### Estratto della fonte
****************************************

Ciò porta la sentenza allo studio a riconsiderare gli obiettivi perseguiti dal Legislatore nazionale con l'adozione dell'art. 5 del D.L. n°95 del 2012.

Il fine di contenimento della spesa pubblica non viene considerato utile a sostenere la compatibilità dell'art. 5 con il diritto dell'UE. A ciò osta il considerando 4 della direttiva 2003/88, secondo cui il miglioramento della sicurezza, dell'igiene e della salute dei lavoratori durante il lavoro rappresenta un obiettivo che non può dipendere da considerazioni di carattere puramente economico.

Una conclusione diversa va invece raggiunta a proposito del fine di tutela delle esigenze organizzative del datore di lavoro pubblico, che comprende altresì la programmazione razionale dei periodi di ferie e l'incentivazione di comportamenti virtuosi. La Corte di Giustizia, infatti, vede in ciò anche lo sprone al godimento effettivo delle ferie, un obiettivo senza dubbio rispettoso delle finalità della direttiva 2003/88 in quanto rivolto ad un reale godimento dei periodi di riposo.

La Corte di Lussemburgo torna poi sui principi esposti dalla sentenza 6 novembre 2018 nella causa C-684/16. Con tale importante precedente si era affermato che il diritto alle ferie annuali retribuite “non può estinguersi alla fine del periodo di riferimento e/o del periodo di riporto fissato dal diritto nazionale, quando il lavoratore non è stato in condizione di beneficiare delle sue ferie” (né, evidentemente, gli Stati possono derogare a tale principio); diverso è però il caso in cui il lavoratore “deliberatamente e con piena cognizione delle conseguenze che ne sarebbero derivate, si è astenuto dal fruire delle ferie annuali retribuite dopo essere stato posto in condizione di esercitare in modo effettivo il suo diritto alle stesse”.

****************************************

Voci contenute in un dataset
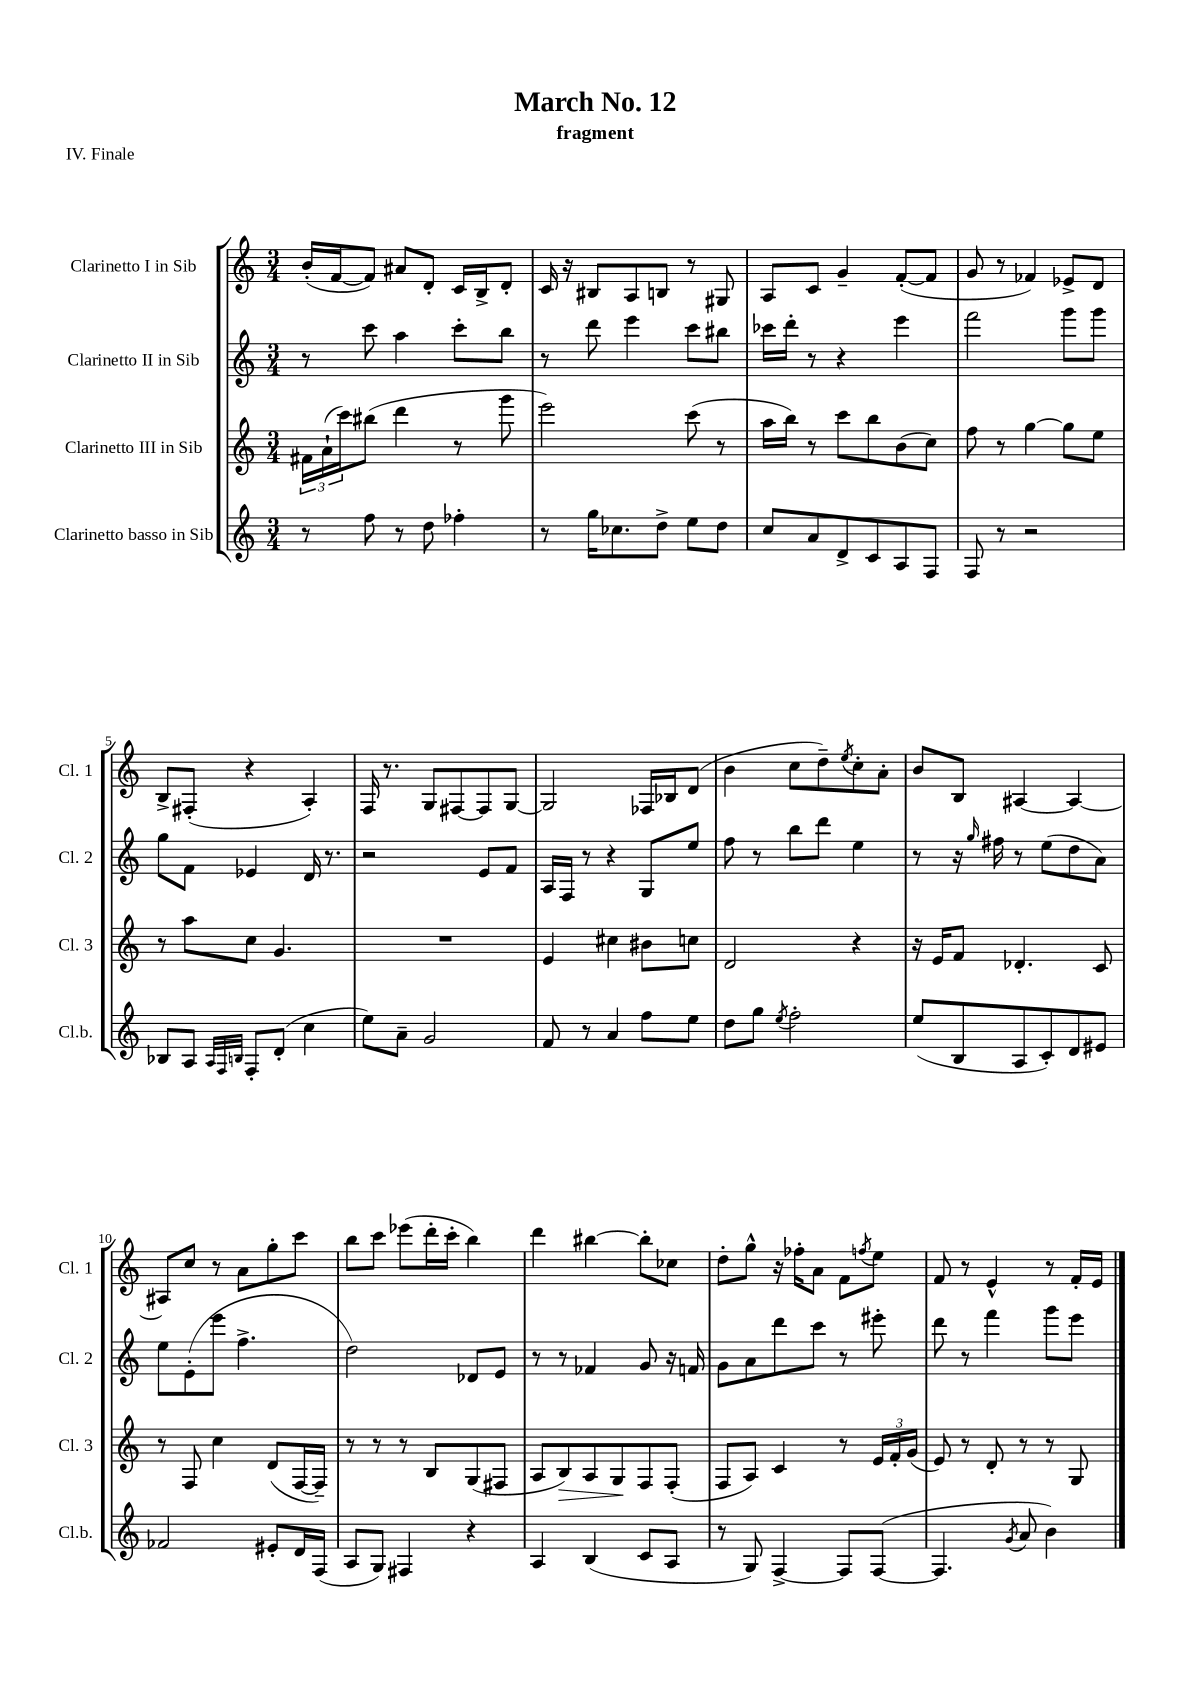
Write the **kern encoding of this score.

**kern	**kern	**kern	**kern
*staff4	*staff3	*staff2	*staff1
*clefG2	*clefG2	*clefG2	*clefG2
*k[]	*k[]	*k[]	*k[]
*M3/4	*M3/4	*M3/4	*M3/4
8r	24f#	8r	(16b'
.	(24a`	.	.
.	.	.	[16f
.	24ccc)	.	.
8ff	(8bb#	8ccc	8f])
8r	4ddd	4aa	8a#
8dd	.	.	8d'
4ff-'	8r	8ccc'	16c
.	.	.	16B^
.	8ggg	8bb	8d'
=	=	=	=
8r	2eee)	8r	16c
.	.	.	16r
16gg	.	8ddd	8B#
8.cc-	.	.	.
.	.	4eee	8A
8dd^	.	.	8B
8ee	(8ccc	8ccc	8r
8dd	8r	8bb#	8G#
=	=	=	=
8cc	16aa	16ccc-	8A
.	16bb)	16ddd'	.
8a	8r	8r	8c
8d^	8ccc	4r	4g~
8c	8bb	.	.
8A	(8b	4eee	([8f'
8F	8cc)	.	8f]
=	=	=	=
8F	8ff	2fff	8g
8r	8r	.	8r
2r	[4gg	.	4f-)
.	8gg]	8ggg	8e-^
.	8ee	8ggg	8d
=	=	=	=
8B-	8r	8gg	8B^
8A	8aa	8f	(8F#'
32qqA	.	.	.
32qqF	.	.	.
32qqB	.	.	.
8F'	8cc	4e-	4r
(8d'	4.g	.	.
4cc	.	16d	4A')
.	.	8.r	.
=	=	=	=
8ee)	2.r	2r	16F
.	.	.	8.r
8a~	.	.	.
2g	.	.	8G
.	.	.	[8F#
.	.	8e	8F#]
.	.	8f	[8G
=	=	=	=
8f	4e	16A	2G]
.	.	16F	.
8r	.	8r	.
4a	4cc#	4r	.
8ff	8b#	8G	16F-
.	.	.	16B-
8ee	8cc	8ee	(8d
=	=	=	=
8dd	2d	8ff	4b
8gg	.	8r	.
8qee	.	.	.
2ff'	.	8bb	8cc
.	.	8ddd	8dd~)
.	.	.	8qee
.	4r	4ee	8cc'
.	.	.	8a'
=	=	=	=
(8ee	16r	8r	8b
.	16e	.	.
8B	8f	16r	8B
.	.	16qqgg	.
.	.	16ff#	.
8A	4.d-'	8r	[4A#
8c')	.	(8ee	.
8d	.	8dd	4A#_
8e#	8c	8a)	.
=	=	=	=
2f-	8r	8ee	8A#]
.	8F	(8e'	8cc
.	4cc	8eee	8r
.	.	4.ff^	8a
8e#'	(8d	.	8gg'
16d	[16F	.	8ccc
(16F	16F~])	.	.
=	=	=	=
8A	8r	2dd)	8bb
8G)	8r	.	8ccc
4F#	8r	.	(8eee-
.	8B	.	16ddd'
.	.	.	16ccc'
4r	(8G	8d-	4bb)
.	8F#	8e	.
=	=	=	=
4A	8A	8r	4ddd
.	8B)	8r	.
(4B	8A	4f-	[4bb#
.	8G	.	.
8c	8F	8g	8bb#']
8A	(8F'	16r	8cc-
.	.	16f	.
=	=	=	=
8r	8F	8g	8dd'
8G)	8A)	8a	8gg^^
[4F^	4c	8ddd	16r
.	.	.	16ff-'
.	.	8ccc	8a
8F]	8r	8r	8f
.	.	.	8qff
([8F	24e	8eee#'	8ee
.	24f'	.	.
.	(24g	.	.
=	=	=	=
4.F]	8e)	8ddd	8f
.	8r	8r	8r
.	8d'	4fff	4e^^
8qg	.	.	.
8a	8r	.	.
4b)	8r	8ggg	8r
.	8G	8eee	16f'
.	.	.	16e
==	==	==	==
*-	*-	*-	*-
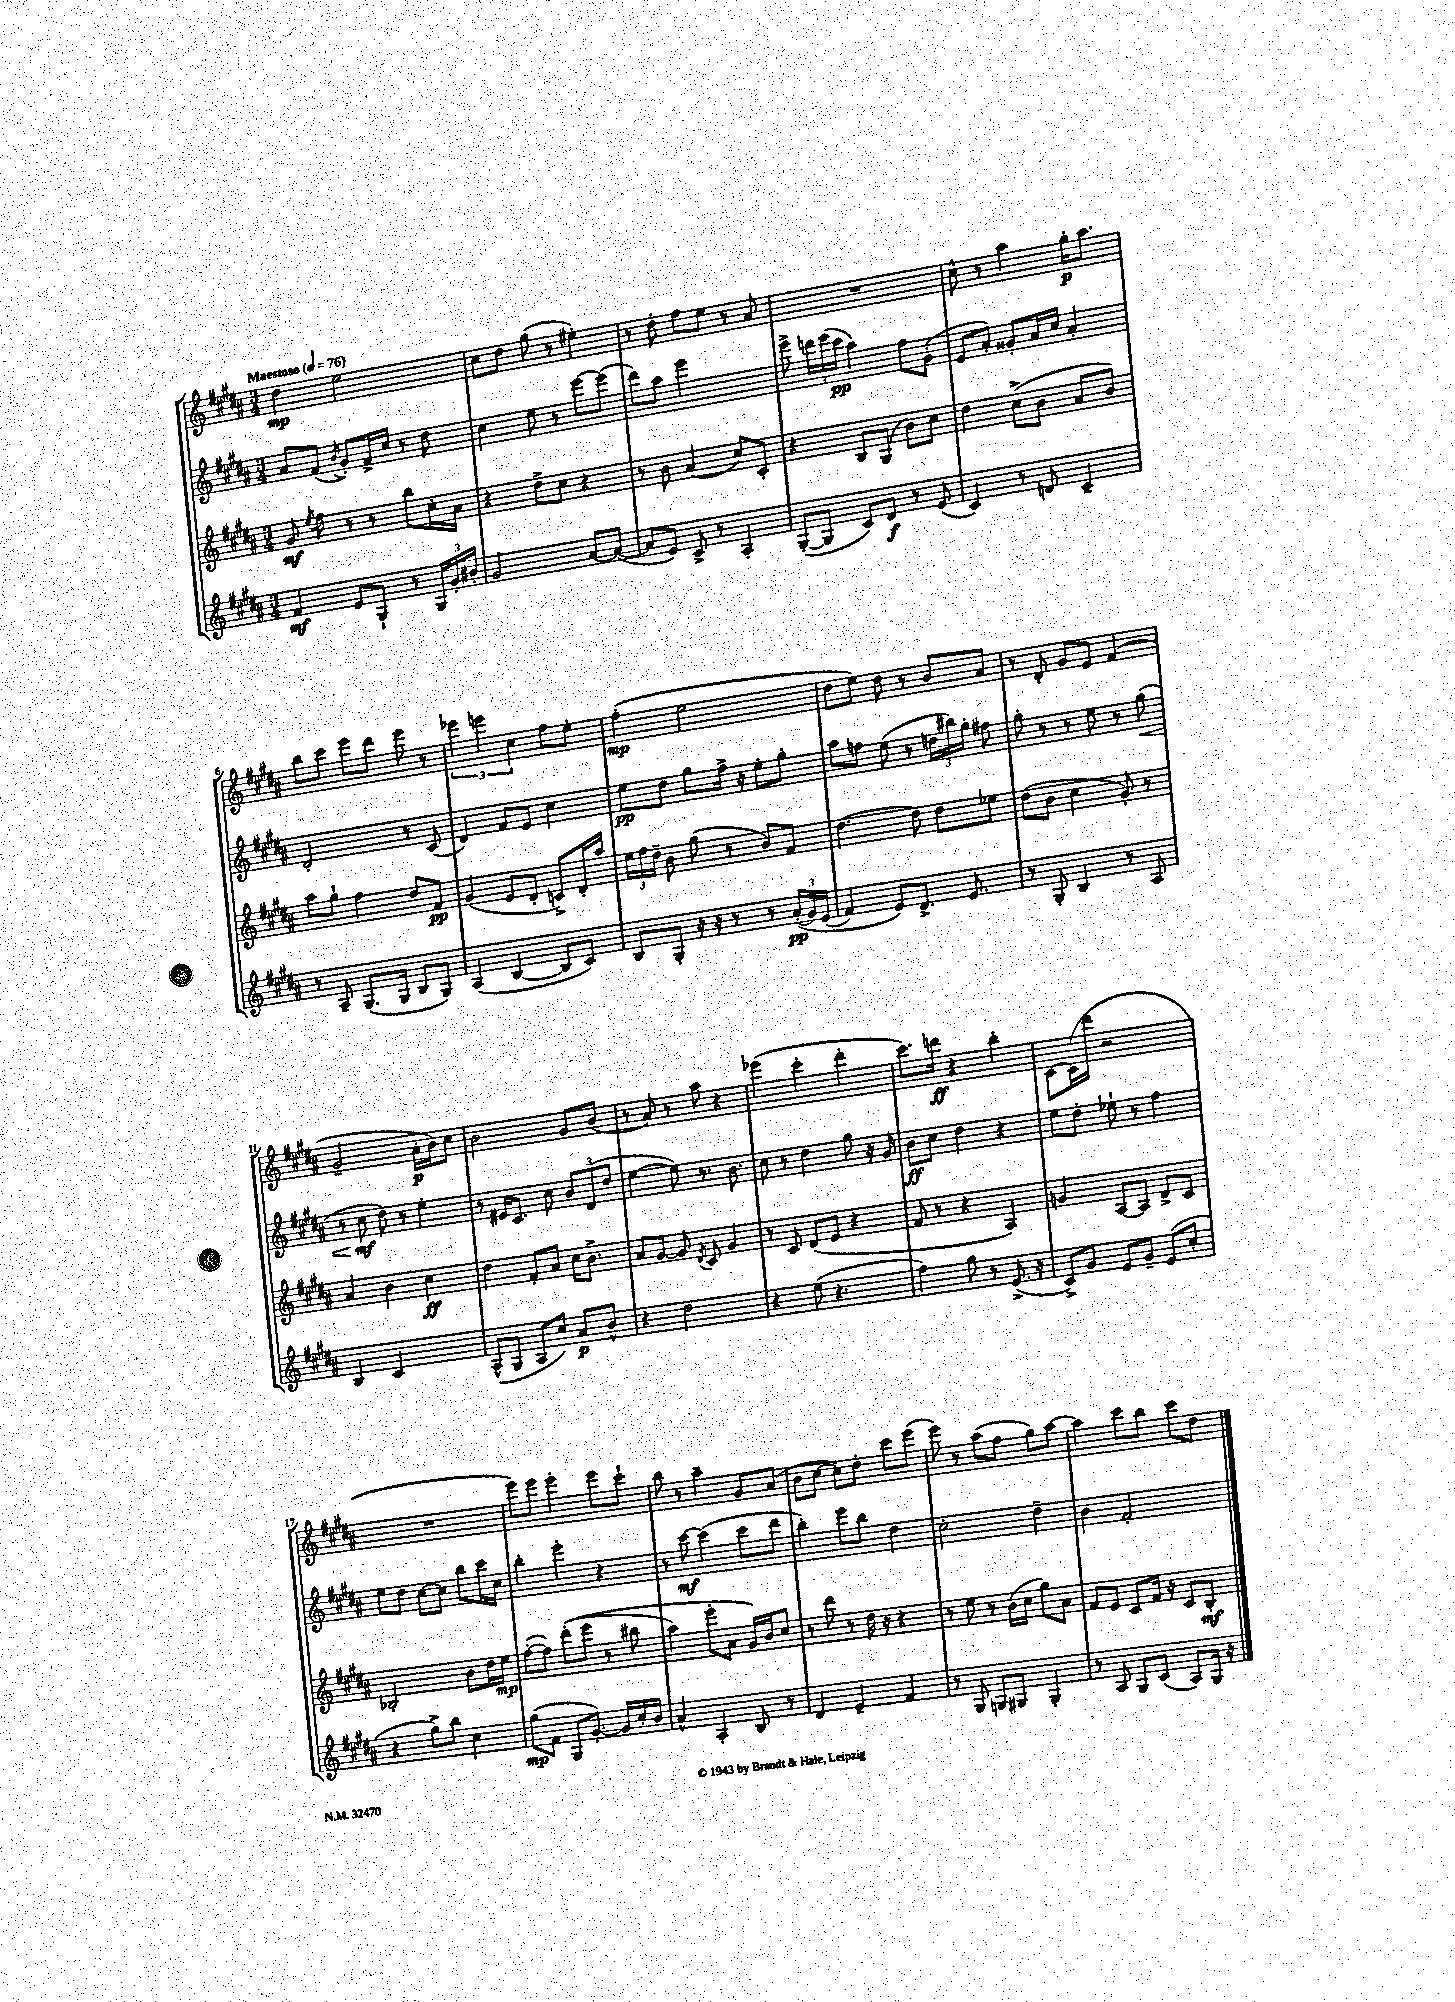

****************************************

### Da svolgere
Puoi trascrivere parola per parola l'estratto sulla sentenza, da "Il fine di contenimento" fino a "carattere puramente economico." compreso?

### Risposta corretta
Il fine di contenimento della spesa pubblica non viene considerato utile a sostenere la compatibilità dell'art. 5 con il diritto dell'UE. A ciò osta il considerando 4 della direttiva 2003/88, secondo cui il miglioramento della sicurezza, dell'igiene e della salute dei lavoratori durante il lavoro rappresenta un obiettivo che non può dipendere da considerazioni di carattere puramente economico.